Dataset entries:
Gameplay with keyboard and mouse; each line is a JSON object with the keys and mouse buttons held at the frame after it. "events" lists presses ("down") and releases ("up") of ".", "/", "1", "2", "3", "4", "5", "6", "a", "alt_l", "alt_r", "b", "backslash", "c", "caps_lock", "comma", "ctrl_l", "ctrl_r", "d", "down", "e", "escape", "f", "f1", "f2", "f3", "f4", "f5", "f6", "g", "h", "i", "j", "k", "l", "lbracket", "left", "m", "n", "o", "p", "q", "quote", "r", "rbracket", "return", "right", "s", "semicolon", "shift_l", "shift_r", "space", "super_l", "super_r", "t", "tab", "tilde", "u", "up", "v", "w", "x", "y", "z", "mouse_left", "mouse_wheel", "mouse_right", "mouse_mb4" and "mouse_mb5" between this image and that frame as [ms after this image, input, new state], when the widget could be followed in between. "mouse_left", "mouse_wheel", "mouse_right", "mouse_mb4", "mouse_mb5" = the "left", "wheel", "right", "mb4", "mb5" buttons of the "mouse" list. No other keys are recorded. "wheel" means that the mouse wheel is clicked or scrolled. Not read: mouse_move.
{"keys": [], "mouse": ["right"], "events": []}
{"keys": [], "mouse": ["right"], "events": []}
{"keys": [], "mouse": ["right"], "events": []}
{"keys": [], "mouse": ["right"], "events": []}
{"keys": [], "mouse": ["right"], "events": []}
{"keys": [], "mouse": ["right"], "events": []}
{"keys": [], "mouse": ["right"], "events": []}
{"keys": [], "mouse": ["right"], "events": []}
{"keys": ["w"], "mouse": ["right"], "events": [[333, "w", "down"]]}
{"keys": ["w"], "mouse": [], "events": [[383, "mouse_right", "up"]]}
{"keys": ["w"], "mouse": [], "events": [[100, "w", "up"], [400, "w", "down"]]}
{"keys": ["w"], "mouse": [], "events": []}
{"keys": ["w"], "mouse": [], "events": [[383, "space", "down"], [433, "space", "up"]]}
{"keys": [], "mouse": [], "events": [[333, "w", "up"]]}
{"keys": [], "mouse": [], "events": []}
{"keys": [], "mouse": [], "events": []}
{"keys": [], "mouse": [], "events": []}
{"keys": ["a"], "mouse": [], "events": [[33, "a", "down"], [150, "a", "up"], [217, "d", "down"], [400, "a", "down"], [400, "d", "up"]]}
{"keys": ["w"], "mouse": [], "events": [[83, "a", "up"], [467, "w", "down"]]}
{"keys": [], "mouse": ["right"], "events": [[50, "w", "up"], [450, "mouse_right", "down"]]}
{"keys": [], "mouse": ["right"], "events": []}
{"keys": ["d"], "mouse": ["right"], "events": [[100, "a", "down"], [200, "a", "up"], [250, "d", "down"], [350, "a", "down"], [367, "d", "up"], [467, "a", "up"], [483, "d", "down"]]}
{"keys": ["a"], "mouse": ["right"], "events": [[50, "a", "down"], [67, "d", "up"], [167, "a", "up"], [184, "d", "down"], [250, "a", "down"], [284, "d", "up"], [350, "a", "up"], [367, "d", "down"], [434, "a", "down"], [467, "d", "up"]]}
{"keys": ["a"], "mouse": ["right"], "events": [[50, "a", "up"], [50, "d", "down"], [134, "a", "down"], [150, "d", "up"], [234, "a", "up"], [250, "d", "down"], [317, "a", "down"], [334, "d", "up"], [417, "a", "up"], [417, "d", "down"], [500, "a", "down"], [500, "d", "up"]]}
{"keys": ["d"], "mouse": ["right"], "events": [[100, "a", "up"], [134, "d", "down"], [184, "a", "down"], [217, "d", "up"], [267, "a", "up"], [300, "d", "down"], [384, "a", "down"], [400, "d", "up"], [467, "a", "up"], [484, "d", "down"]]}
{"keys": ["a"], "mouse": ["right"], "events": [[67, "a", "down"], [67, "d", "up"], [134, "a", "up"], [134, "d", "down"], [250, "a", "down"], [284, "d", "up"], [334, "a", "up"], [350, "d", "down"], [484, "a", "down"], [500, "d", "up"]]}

What is being asked.
I'd like the records returned exactly as they were written, please.

Answer to the exercise.
Gameplay with keyboard and mouse; each line is a JSON object with the keys and mouse buttons held at the frame after it. "events" lists presses ("down") and releases ("up") of ".", "/", "1", "2", "3", "4", "5", "6", "a", "alt_l", "alt_r", "b", "backslash", "c", "caps_lock", "comma", "ctrl_l", "ctrl_r", "d", "down", "e", "escape", "f", "f1", "f2", "f3", "f4", "f5", "f6", "g", "h", "i", "j", "k", "l", "lbracket", "left", "m", "n", "o", "p", "q", "quote", "r", "rbracket", "return", "right", "s", "semicolon", "shift_l", "shift_r", "space", "super_l", "super_r", "t", "tab", "tilde", "u", "up", "v", "w", "x", "y", "z", "mouse_left", "mouse_wheel", "mouse_right", "mouse_mb4" and "mouse_mb5" between this image and that frame as [ms after this image, input, new state], when the widget could be followed in between. "mouse_left", "mouse_wheel", "mouse_right", "mouse_mb4", "mouse_mb5" = the "left", "wheel", "right", "mb4", "mb5" buttons of the "mouse" list. No other keys are recorded. "wheel" means that the mouse wheel is clicked or scrolled. Not read: mouse_move.
{"keys": [], "mouse": ["right"], "events": []}
{"keys": [], "mouse": ["right"], "events": []}
{"keys": [], "mouse": ["right"], "events": []}
{"keys": [], "mouse": ["right"], "events": []}
{"keys": [], "mouse": ["right"], "events": []}
{"keys": [], "mouse": ["right"], "events": []}
{"keys": [], "mouse": ["right"], "events": []}
{"keys": [], "mouse": ["right"], "events": []}
{"keys": ["w"], "mouse": ["right"], "events": [[333, "w", "down"]]}
{"keys": ["w"], "mouse": [], "events": [[383, "mouse_right", "up"]]}
{"keys": ["w"], "mouse": [], "events": [[100, "w", "up"], [400, "w", "down"]]}
{"keys": ["w"], "mouse": [], "events": []}
{"keys": ["w"], "mouse": [], "events": [[383, "space", "down"], [433, "space", "up"]]}
{"keys": [], "mouse": [], "events": [[333, "w", "up"]]}
{"keys": [], "mouse": [], "events": []}
{"keys": [], "mouse": [], "events": []}
{"keys": [], "mouse": [], "events": []}
{"keys": ["a"], "mouse": [], "events": [[33, "a", "down"], [150, "a", "up"], [217, "d", "down"], [400, "a", "down"], [400, "d", "up"]]}
{"keys": ["w"], "mouse": [], "events": [[83, "a", "up"], [467, "w", "down"]]}
{"keys": [], "mouse": ["right"], "events": [[50, "w", "up"], [450, "mouse_right", "down"]]}
{"keys": [], "mouse": ["right"], "events": []}
{"keys": ["d"], "mouse": ["right"], "events": [[100, "a", "down"], [200, "a", "up"], [250, "d", "down"], [350, "a", "down"], [367, "d", "up"], [467, "a", "up"], [483, "d", "down"]]}
{"keys": ["a"], "mouse": ["right"], "events": [[50, "a", "down"], [67, "d", "up"], [167, "a", "up"], [184, "d", "down"], [250, "a", "down"], [284, "d", "up"], [350, "a", "up"], [367, "d", "down"], [434, "a", "down"], [467, "d", "up"]]}
{"keys": ["a"], "mouse": ["right"], "events": [[50, "a", "up"], [50, "d", "down"], [134, "a", "down"], [150, "d", "up"], [234, "a", "up"], [250, "d", "down"], [317, "a", "down"], [334, "d", "up"], [417, "a", "up"], [417, "d", "down"], [500, "a", "down"], [500, "d", "up"]]}
{"keys": ["d"], "mouse": ["right"], "events": [[100, "a", "up"], [134, "d", "down"], [184, "a", "down"], [217, "d", "up"], [267, "a", "up"], [300, "d", "down"], [384, "a", "down"], [400, "d", "up"], [467, "a", "up"], [484, "d", "down"]]}
{"keys": ["a"], "mouse": ["right"], "events": [[67, "a", "down"], [67, "d", "up"], [134, "a", "up"], [134, "d", "down"], [250, "a", "down"], [284, "d", "up"], [334, "a", "up"], [350, "d", "down"], [484, "a", "down"], [500, "d", "up"]]}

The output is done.